— DATA TO PROCESS —
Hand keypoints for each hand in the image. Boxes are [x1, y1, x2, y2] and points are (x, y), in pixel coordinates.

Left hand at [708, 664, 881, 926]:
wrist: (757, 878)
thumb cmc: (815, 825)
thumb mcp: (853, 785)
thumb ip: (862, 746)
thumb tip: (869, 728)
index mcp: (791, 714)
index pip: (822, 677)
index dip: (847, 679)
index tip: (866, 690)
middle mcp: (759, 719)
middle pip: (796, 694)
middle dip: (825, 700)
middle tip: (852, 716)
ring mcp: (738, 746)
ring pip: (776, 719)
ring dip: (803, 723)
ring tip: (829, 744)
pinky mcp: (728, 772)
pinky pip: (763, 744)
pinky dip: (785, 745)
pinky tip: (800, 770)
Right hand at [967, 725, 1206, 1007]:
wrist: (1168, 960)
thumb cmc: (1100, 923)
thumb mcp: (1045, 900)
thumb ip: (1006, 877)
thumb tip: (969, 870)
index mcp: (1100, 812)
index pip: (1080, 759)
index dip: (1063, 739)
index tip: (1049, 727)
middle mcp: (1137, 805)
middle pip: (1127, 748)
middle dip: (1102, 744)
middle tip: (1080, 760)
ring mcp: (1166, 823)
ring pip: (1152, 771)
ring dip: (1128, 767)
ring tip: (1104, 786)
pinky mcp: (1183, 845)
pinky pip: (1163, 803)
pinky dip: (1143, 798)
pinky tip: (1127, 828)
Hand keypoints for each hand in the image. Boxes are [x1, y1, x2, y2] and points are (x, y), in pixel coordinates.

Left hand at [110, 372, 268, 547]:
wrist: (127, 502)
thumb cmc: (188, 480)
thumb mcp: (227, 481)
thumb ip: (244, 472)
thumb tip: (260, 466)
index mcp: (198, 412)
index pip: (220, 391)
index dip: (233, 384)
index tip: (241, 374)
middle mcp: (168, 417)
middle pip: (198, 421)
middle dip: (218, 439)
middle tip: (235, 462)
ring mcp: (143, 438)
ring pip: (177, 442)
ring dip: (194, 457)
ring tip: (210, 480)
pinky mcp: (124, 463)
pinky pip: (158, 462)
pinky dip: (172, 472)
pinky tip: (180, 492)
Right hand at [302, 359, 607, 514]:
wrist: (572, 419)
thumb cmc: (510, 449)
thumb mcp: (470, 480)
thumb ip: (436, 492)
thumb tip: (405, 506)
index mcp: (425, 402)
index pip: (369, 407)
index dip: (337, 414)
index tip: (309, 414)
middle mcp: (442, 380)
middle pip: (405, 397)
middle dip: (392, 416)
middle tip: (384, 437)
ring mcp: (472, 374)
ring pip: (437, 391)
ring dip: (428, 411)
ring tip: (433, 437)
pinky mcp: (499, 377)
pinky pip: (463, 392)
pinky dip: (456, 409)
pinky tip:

— TO DO —
From the line that contains "middle pip: (405, 397)" through the end of the records above, print every line exactly and nothing else.

— REPLY —
middle pip: (405, 397)
middle dip: (392, 416)
middle tip: (384, 437)
ring mcp: (472, 374)
ring pip: (437, 391)
ring dip: (428, 411)
ring tip: (433, 437)
pinky mcp: (499, 377)
pinky pip: (463, 392)
pinky dip: (456, 409)
pinky tip:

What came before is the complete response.